#### 原文内容

双向固定效应模型中是否要控制公司年龄?
👇 连享会 · 推文导航 | www.lianxh.cn
🍎 Stata:Stata基础 | Stata绘图 | Stata程序 | Stata新命令 📘 论文:数据处理 | 结果输出 | 论文写作 | 数据分享 💹 计量:回归分析 | 交乘项-调节 | IV-GMM | 时间序列 | 面板数据 | 空间计量 | Probit-Logit | 分位数回归 ⛳ 专题:SFA-DEA | 生存分析 | 爬虫 | 机器学习 | 文本分析 🔃 因果:DID | RDD | 因果推断 | 合成控制法 | PSM-Matching 🔨 工具:工具软件 | Markdown | Python-R-Stata 🎧 课程:公开课-直播 | 计量专题 | 关于连享会
连享会 · 2022 暑期班
刘欣妍 (香港中文大学),liuxinyan@link.cuhk.edu.hk
史 柯 (中央财经大学),shike2231128@gmail.com
编者按:本文主要摘译自下文,特此致谢!
Source:Controlling for Log Age -Link-
温馨提示: 文中链接在微信中无法生效。请点击底部「阅读原文」。或直接长按/扫描如下二维码,直达原文:
目录
1. 引言
2. R 中的实现
2.1 模拟数据
2.2 估计模型
2.3 加入公司年龄的对数
3. Stata 中的实现
4. 相关推文
1. 引言
在实证分析中,我们通常需要控制某些变量来缓解遗漏变量问题,例如公司年龄 (age) 和公司规模 (size)。不过,当我们同时控制了公司固定效应和时间固定效应后,公司年龄与固定效应会存在共线性问题。为缓解上述问题,学者往往会对公司年龄取对数。那么这一方法是否可以发挥作用呢?
通过下文的分析,我们认为在实证研究中,需要将公司年龄的对数作为控制变量纳入到模型中。
2. R 中的实现
2.1 模拟数据
首先我们来模拟一个面板数据
# Install Packages
install.packages("magrittr") # package installations are only needed the first time you use it
install.packages("dplyr") # alternative installation of the %>%
install.packages("fastDummies")
library(magrittr) # needs to be run every time you start R and want to use %>%
library(dplyr)
library(tidyr)
library(fastDummies)
# simulate data
# set seed
set.seed(74792766)
# Generate data - 20,000 firms are placed in each group. Groups 3 and 4 are
# treated in 1998, Groups 1 and 2 are untreated
make_data <- function(...) {
# Fixed Effects
# get a list of 4,000 units that are randomly treated sometime in the panel
treated_units <- sample(1:20000, 4000)
# unit fixed effects
unit <- tibble(
unit = 1:20000,
unit_fe = rnorm(20000, 0, 1),
treat = if_else(unit %in% treated_units, 1, 0)) %>%
# make first and last year per unit, and treat year if treated
rowwise() %>%
mutate(first_year = sample(seq(1981, 2010), 1),
# pull last year as a randomly selected date bw first and 2010
last_year = if_else(first_year < 2010, sample(seq(first_year, 2010), 1),
as.integer(2010)),
# pull treat year as randomly selected year bw first and last if treated
treat_year = if_else(treat == 1,
if_else(first_year != last_year,
sample(first_year:last_year, 1), as.integer(first_year)),
as.integer(0))) %>%
ungroup()

#### 任务清单
(A) 在这篇讲公司年龄的文章里,学者为了缓解公司年龄和固定效应的共线性问题,通常会怎么处理公司年龄?
(B) 把这篇讲公司年龄的文章中从“library(magrittr) # needs”开始、一直到“set.seed(74792766)”为止的部分原样照抄下来。

#### 展示数据

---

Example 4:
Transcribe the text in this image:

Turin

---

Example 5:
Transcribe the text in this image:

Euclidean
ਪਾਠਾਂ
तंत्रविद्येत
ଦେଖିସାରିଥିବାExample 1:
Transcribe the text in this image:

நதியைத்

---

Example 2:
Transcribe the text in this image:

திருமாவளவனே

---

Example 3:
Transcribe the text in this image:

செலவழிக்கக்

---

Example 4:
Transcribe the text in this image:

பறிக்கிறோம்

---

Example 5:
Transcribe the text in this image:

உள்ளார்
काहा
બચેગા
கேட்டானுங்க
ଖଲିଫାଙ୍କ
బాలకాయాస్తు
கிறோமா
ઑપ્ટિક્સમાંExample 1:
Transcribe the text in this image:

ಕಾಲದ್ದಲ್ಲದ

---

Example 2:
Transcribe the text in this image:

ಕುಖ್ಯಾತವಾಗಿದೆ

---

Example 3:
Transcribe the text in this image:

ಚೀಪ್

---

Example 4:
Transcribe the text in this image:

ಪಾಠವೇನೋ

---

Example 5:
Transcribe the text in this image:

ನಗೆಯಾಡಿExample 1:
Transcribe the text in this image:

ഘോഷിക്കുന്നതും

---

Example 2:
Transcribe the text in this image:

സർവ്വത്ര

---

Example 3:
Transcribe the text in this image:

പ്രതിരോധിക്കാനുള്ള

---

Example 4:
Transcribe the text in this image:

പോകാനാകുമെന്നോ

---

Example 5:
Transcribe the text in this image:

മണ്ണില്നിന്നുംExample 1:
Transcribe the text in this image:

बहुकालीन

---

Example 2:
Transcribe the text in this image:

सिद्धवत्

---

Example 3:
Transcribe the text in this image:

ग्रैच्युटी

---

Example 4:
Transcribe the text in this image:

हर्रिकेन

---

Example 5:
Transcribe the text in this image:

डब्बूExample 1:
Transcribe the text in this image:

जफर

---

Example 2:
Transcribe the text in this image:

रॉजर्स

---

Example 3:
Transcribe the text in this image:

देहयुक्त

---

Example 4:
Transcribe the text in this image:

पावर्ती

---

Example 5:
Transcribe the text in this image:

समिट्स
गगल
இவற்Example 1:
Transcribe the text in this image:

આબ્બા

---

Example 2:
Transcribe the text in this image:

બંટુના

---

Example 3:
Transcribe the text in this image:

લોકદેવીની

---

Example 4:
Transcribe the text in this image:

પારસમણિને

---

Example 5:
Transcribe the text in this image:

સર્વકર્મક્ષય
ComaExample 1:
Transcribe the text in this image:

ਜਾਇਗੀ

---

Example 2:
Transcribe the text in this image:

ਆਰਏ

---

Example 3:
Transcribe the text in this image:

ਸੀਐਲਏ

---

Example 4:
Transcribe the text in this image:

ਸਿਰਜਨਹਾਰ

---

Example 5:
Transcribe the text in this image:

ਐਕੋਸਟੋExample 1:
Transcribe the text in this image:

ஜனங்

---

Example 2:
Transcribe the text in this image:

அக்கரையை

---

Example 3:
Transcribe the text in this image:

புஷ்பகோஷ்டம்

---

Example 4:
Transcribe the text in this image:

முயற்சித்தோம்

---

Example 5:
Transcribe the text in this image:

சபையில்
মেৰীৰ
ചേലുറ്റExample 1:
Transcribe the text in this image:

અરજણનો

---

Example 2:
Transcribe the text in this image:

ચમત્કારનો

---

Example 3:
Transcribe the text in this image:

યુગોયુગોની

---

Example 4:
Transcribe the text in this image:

#### 各题答案
(A) 对公司年龄取对数。

(B)
library(magrittr) # needs to be run every time you start R and want to use %>%
library(dplyr)
library(tidyr)
library(fastDummies)
# simulate data
# set seed
set.seed(74792766)